### Exercise objective
Your task is to retype every entry exactly, omitting nothing.

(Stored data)
# # # # #

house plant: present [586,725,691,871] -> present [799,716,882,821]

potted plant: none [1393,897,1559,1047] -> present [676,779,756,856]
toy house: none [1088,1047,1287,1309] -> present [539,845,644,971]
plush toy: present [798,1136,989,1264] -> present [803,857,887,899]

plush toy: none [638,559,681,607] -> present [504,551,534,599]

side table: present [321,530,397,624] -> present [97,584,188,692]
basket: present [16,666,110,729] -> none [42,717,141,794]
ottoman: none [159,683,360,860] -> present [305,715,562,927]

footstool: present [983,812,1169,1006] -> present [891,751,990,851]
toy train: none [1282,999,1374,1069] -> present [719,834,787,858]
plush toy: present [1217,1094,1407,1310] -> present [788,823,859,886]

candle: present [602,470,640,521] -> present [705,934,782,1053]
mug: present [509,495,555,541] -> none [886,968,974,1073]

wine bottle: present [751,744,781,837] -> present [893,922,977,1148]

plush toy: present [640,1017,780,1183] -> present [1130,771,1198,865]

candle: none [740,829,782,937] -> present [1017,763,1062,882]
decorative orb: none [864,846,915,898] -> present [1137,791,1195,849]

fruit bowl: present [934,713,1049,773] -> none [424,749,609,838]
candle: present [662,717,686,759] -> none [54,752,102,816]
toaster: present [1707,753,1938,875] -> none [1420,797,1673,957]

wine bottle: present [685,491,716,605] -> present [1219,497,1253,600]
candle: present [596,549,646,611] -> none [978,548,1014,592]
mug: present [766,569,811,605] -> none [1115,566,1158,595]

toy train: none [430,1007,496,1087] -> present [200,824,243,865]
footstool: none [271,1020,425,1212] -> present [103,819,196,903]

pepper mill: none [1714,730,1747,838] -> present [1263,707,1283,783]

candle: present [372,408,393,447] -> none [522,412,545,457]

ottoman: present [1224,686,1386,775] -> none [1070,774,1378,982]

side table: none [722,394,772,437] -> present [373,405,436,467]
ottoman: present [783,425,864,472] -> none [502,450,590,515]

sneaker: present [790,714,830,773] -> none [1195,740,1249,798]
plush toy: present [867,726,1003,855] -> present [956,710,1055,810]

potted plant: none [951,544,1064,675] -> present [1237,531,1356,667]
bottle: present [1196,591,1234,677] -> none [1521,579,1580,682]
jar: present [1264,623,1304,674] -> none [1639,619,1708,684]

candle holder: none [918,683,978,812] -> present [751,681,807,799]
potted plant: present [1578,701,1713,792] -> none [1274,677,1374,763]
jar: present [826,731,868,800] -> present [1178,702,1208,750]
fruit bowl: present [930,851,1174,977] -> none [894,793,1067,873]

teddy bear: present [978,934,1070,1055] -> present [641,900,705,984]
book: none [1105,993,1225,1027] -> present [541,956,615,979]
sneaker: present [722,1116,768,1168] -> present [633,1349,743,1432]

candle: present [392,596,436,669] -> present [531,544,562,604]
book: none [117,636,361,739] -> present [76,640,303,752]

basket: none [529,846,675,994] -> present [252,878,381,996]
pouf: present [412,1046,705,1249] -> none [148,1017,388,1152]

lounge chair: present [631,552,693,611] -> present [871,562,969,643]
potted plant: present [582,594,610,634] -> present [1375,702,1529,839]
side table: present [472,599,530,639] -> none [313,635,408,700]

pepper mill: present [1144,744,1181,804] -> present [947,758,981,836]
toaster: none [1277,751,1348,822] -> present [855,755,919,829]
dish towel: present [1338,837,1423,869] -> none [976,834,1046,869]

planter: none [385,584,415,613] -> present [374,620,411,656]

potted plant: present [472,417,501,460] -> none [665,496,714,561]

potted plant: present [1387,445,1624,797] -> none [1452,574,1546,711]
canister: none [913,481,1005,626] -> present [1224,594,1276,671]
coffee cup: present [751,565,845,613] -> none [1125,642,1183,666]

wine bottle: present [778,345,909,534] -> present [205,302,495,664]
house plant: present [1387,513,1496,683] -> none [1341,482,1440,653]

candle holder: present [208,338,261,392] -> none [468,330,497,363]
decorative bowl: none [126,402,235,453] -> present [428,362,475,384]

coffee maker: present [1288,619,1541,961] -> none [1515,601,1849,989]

# # # # #

### Output for this exercise
house plant: present [586,725,691,871] -> present [799,716,882,821]

potted plant: none [1393,897,1559,1047] -> present [676,779,756,856]
toy house: none [1088,1047,1287,1309] -> present [539,845,644,971]
plush toy: present [798,1136,989,1264] -> present [803,857,887,899]

plush toy: none [638,559,681,607] -> present [504,551,534,599]

side table: present [321,530,397,624] -> present [97,584,188,692]
basket: present [16,666,110,729] -> none [42,717,141,794]
ottoman: none [159,683,360,860] -> present [305,715,562,927]

footstool: present [983,812,1169,1006] -> present [891,751,990,851]
toy train: none [1282,999,1374,1069] -> present [719,834,787,858]
plush toy: present [1217,1094,1407,1310] -> present [788,823,859,886]

candle: present [602,470,640,521] -> present [705,934,782,1053]
mug: present [509,495,555,541] -> none [886,968,974,1073]

wine bottle: present [751,744,781,837] -> present [893,922,977,1148]

plush toy: present [640,1017,780,1183] -> present [1130,771,1198,865]

candle: none [740,829,782,937] -> present [1017,763,1062,882]
decorative orb: none [864,846,915,898] -> present [1137,791,1195,849]

fruit bowl: present [934,713,1049,773] -> none [424,749,609,838]
candle: present [662,717,686,759] -> none [54,752,102,816]
toaster: present [1707,753,1938,875] -> none [1420,797,1673,957]

wine bottle: present [685,491,716,605] -> present [1219,497,1253,600]
candle: present [596,549,646,611] -> none [978,548,1014,592]
mug: present [766,569,811,605] -> none [1115,566,1158,595]

toy train: none [430,1007,496,1087] -> present [200,824,243,865]
footstool: none [271,1020,425,1212] -> present [103,819,196,903]

pepper mill: none [1714,730,1747,838] -> present [1263,707,1283,783]

candle: present [372,408,393,447] -> none [522,412,545,457]

ottoman: present [1224,686,1386,775] -> none [1070,774,1378,982]

side table: none [722,394,772,437] -> present [373,405,436,467]
ottoman: present [783,425,864,472] -> none [502,450,590,515]

sneaker: present [790,714,830,773] -> none [1195,740,1249,798]
plush toy: present [867,726,1003,855] -> present [956,710,1055,810]

potted plant: none [951,544,1064,675] -> present [1237,531,1356,667]
bottle: present [1196,591,1234,677] -> none [1521,579,1580,682]
jar: present [1264,623,1304,674] -> none [1639,619,1708,684]

candle holder: none [918,683,978,812] -> present [751,681,807,799]
potted plant: present [1578,701,1713,792] -> none [1274,677,1374,763]
jar: present [826,731,868,800] -> present [1178,702,1208,750]
fruit bowl: present [930,851,1174,977] -> none [894,793,1067,873]

teddy bear: present [978,934,1070,1055] -> present [641,900,705,984]
book: none [1105,993,1225,1027] -> present [541,956,615,979]
sneaker: present [722,1116,768,1168] -> present [633,1349,743,1432]

candle: present [392,596,436,669] -> present [531,544,562,604]
book: none [117,636,361,739] -> present [76,640,303,752]

basket: none [529,846,675,994] -> present [252,878,381,996]
pouf: present [412,1046,705,1249] -> none [148,1017,388,1152]

lounge chair: present [631,552,693,611] -> present [871,562,969,643]
potted plant: present [582,594,610,634] -> present [1375,702,1529,839]
side table: present [472,599,530,639] -> none [313,635,408,700]

pepper mill: present [1144,744,1181,804] -> present [947,758,981,836]
toaster: none [1277,751,1348,822] -> present [855,755,919,829]
dish towel: present [1338,837,1423,869] -> none [976,834,1046,869]

planter: none [385,584,415,613] -> present [374,620,411,656]

potted plant: present [472,417,501,460] -> none [665,496,714,561]

potted plant: present [1387,445,1624,797] -> none [1452,574,1546,711]
canister: none [913,481,1005,626] -> present [1224,594,1276,671]
coffee cup: present [751,565,845,613] -> none [1125,642,1183,666]

wine bottle: present [778,345,909,534] -> present [205,302,495,664]
house plant: present [1387,513,1496,683] -> none [1341,482,1440,653]

candle holder: present [208,338,261,392] -> none [468,330,497,363]
decorative bowl: none [126,402,235,453] -> present [428,362,475,384]

coffee maker: present [1288,619,1541,961] -> none [1515,601,1849,989]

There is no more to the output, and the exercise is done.